__What the task requires__: Scan the records that follow, and whenever a line has the word "shoulder", copy it.

══ Task data

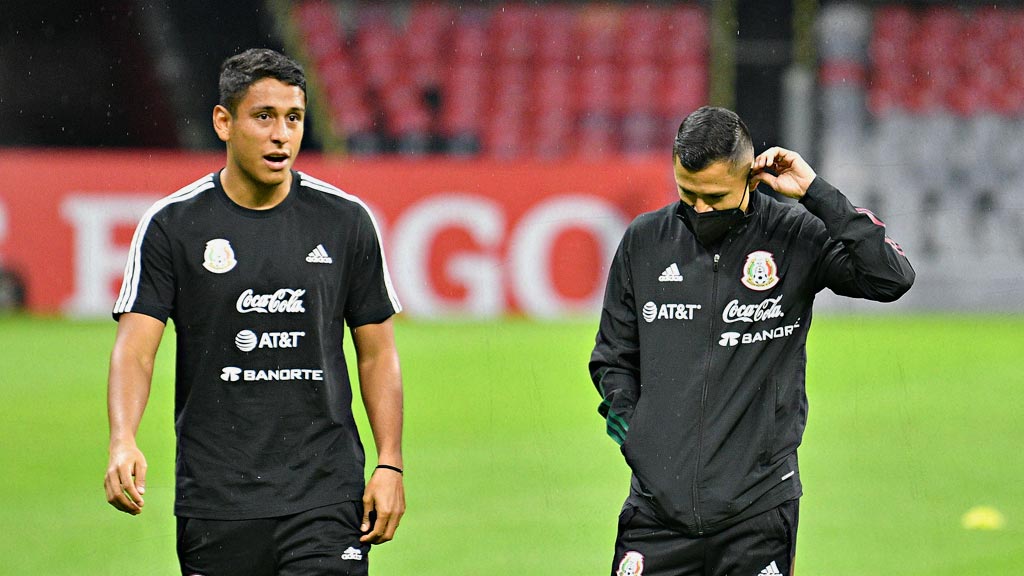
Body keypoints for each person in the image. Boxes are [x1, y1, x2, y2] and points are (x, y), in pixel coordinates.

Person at [104, 48, 405, 576]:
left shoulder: (346, 221)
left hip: (325, 495)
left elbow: (378, 354)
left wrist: (390, 462)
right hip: (217, 500)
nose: (281, 134)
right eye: (263, 117)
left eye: (293, 119)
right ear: (224, 121)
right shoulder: (172, 225)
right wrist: (123, 437)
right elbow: (136, 351)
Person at [590, 106, 914, 576]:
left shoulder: (794, 235)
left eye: (715, 196)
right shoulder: (645, 241)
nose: (699, 208)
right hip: (656, 514)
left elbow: (891, 278)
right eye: (687, 192)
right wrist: (638, 434)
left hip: (757, 514)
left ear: (750, 178)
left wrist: (816, 194)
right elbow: (613, 356)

════

__Your response__:
left shoulder: (346, 221)
right shoulder: (172, 225)
left shoulder: (794, 235)
right shoulder: (645, 241)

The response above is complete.